Buddhism in the West is still in the process of settling on terminology. Perhaps for the first time in history a culture is having to deal with multiple competing forms of Buddhism which are using radically different oriental vocabulary e.g. Indian, Tibetan, Chinese, Japanese, Thai and Korean. Of these languages only Japanese and Korean are even remotely related (and the relationship is remote in this case). Phenomenon and it's counterpart noumenon are widely used, but the discussion about suitability has yet to really take place. I'm reasonably well versed in Indian Buddhist terminology, but I find I cannot read books on Tibetan Buddhism because they use another set of terms with may neologisms that I don't understand. Similarly I often flounder when reading about Japanese Buddhism. Buddhist jargon is often impenetrable, even to Buddhists.

I'm all in favour of just ditching traditional jargon and Buddhist Hybrid English (English vocabulary with Sanskrit syntax) that doesn't make sense. Perhaps it is time to drop all the words and have a new attempt at describing the procedures of Buddhism, and the experiences that result? A word like phenomenon shows that it won't be easy, because words come with baggage. On the other hand we are constantly redefining words: think of terrific (i.e. terrifying OEtD), or silly (originally 'happy, blessed' OEtD). It suggests that there will be a role for philologists—those people who tell us what words mean, and why they mean that—in Buddhism for a long time to come.

~~oOo~~

11 March 2011

A Theory of Language Evolution (with a footnote about mantra)

I HAVE BEEN READING The Ego Tunnel: The Science of the Mind and the Myth of the Self by Thomas Metzinger. It is a book with some flaws, which I'm not going to dwell on, but on the whole Metzinger presents a fascinating theory of consciousness, selfhood, and self-consciousness. Metzinger is a philosopher, so is concerned to give an overview and to create a coherent narrative of consciousness, but his source materials are the findings of neuroscience, along with his own out-of-body experiences and lucid dreams. The combination is intriguing because though he fits in with a scientific, even materialistic, world-view, he seeks a theory of consciousness which takes his unusual experiences seriously and explains them. This may make him unique in the field.
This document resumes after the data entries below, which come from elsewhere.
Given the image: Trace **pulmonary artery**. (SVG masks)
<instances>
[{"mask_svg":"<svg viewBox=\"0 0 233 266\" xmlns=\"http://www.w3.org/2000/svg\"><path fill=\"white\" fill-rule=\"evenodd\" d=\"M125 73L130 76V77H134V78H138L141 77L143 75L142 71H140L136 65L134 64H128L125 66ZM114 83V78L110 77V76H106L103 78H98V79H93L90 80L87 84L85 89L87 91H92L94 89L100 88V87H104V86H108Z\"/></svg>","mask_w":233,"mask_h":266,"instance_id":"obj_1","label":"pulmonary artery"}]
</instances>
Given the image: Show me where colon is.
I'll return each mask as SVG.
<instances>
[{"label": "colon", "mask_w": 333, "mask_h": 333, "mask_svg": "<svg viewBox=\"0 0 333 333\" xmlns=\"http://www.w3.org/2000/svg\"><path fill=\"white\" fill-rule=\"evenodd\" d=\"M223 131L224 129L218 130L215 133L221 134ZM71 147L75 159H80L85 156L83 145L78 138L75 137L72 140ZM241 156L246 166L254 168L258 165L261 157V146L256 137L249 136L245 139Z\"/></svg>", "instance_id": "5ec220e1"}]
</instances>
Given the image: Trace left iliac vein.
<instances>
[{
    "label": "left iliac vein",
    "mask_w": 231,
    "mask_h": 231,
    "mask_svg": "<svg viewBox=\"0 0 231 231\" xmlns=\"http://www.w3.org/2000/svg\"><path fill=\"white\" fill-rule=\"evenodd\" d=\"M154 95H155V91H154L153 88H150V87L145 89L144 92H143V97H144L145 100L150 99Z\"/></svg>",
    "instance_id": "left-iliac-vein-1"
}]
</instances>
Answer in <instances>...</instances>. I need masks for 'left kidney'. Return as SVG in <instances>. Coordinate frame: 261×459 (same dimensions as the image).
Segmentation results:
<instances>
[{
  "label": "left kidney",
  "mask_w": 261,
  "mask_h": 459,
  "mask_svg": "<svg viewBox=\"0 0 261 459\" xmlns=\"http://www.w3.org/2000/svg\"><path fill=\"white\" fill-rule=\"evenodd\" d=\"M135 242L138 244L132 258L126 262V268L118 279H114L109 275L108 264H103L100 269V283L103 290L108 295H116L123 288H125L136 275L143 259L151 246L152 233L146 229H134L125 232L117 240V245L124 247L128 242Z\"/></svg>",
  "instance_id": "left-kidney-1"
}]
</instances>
His opening sentence declares that he is setting out to convince us that there is no such thing as a self. In this he follows in the footsteps of Antonio Damasio whose book The Feeling Of What Happens I highly recommend. I want to come back to Metzinger's theory of consciousness in subsequent blog posts, but here to talk about a point he makes in passing in his chapter the 'Empathetic Ego'.

Recently neuroscientists discovered two related facts about the link between behaviour and the brain. When we see an object, groups of neurons associated with motor activity are active. These are called canonical neurons. When we perceive objects part of us is relating to them by imagining potential physical interactions, by how we might manipulate them. I'm reminded here of George Lakoff & Mark Johnson's theory of metaphor. They say that the metaphors which underlie our abstract language and thought are related to our physical interactions with the world. Hence we can say that we grasp an idea meaning that we understand the concept. (See Metaphors We Live By).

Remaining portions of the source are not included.